Being conducted at Hospital Clínic and Hospital Sant Joan de Déu in Barcelona, the trial is open to both paediatric and adult patients worldwide.
T-cell leukaemia is a rare form of blood cancer that occurs when the bone marrow produces too many abnormal T-cells, a type of white blood cell that protects the body from infections.
The subtype, coT-ALL, accounts for 20% of T-cell leukaemias and is characterised by a poor prognosis in patients who do not respond to existing therapies.
CAR T therapies are a form of immunotherapy that involve the genetic modification of immune cells known as T-cells to enhance and target their ability to recognise and attack cancer cells.

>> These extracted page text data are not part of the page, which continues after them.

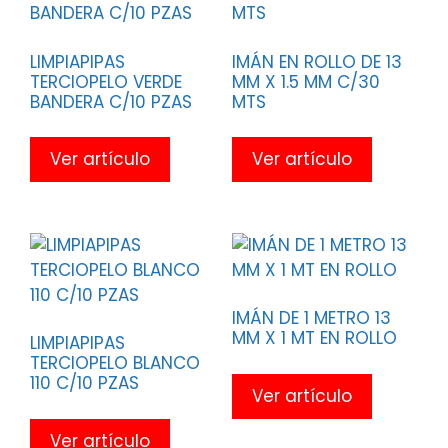
LIMPIAPIPAS
IMÁN EN ROLLO DE 13
TERCIOPELO VERDE
MM X 1.5 MM C/30
BANDERA C/10 PZAS
MTS
Ver artículo
Ver artículo
IMÁN DE 1 METRO 13
MM X 1 MT EN ROLLO
LIMPIAPIPAS
TERCIOPELO BLANCO
110 C/10 PZAS
Ver artículo
Ver artículo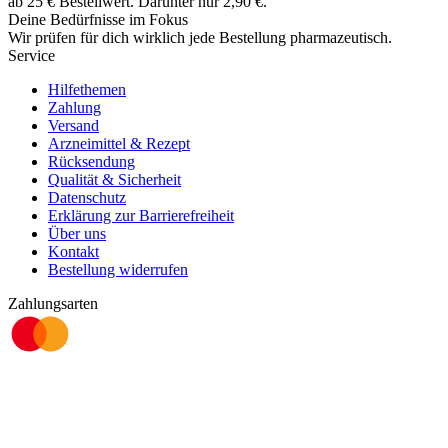
ab
25
€
Bestellwert. Darunter nur
2,90
€
.
Deine Bedürfnisse im Fokus
Wir prüfen für dich wirklich
jede
Bestellung pharmazeutisch.
Service
Hilfethemen
Zahlung
Versand
Arzneimittel & Rezept
Rücksendung
Qualität & Sicherheit
Datenschutz
Erklärung zur Barrierefreiheit
Über uns
Kontakt
Bestellung widerrufen
Zahlungsarten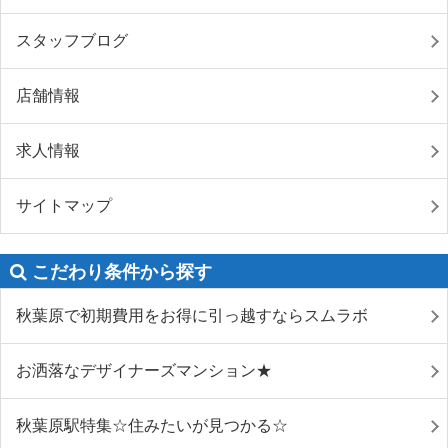
スタッフブログ
店舗情報
求人情報
サイトマップ
こだわり条件から探す
秋葉原で初期費用をお得に引っ越すならスムラボ
お洒落なデザイナーズマンション★
秋葉原駅特集☆住みたいが見つかる☆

The study aims to evaluate the safety and tolerability of OC-1 in patients with coT-ALL, who have previously undergone several treatment lines without success, for the first time in humans.
Already receiving orphan drug designations from the European Medicines Agency and the US Food and Drug Administration, the therapy works by targeting CD1a, a protein found exclusively in the tumour cells of patients with coT-ALL and potentially reduces severe immunosuppression risks associated with competing CAR T treatments.
“This treatment offers hope for patients who have exhausted all available options,” said Nuria Martinez, principal investigator, Hospital Clínic.
Dr Stefanos Theoharis, chief executive officer, OCI, commented: “This is an important milestone and a very proud moment for OCI and all our partners.”
The biotech is also developing four other projects that are indicated to treat patients living with T-ALL, B-cell ALL and glioblastoma multiforme, as well as a platform for CAR Vδ1 gamma delta T cells for allogeneic application known as OC-3 to deliver ready-to-use treatments at a lower cost.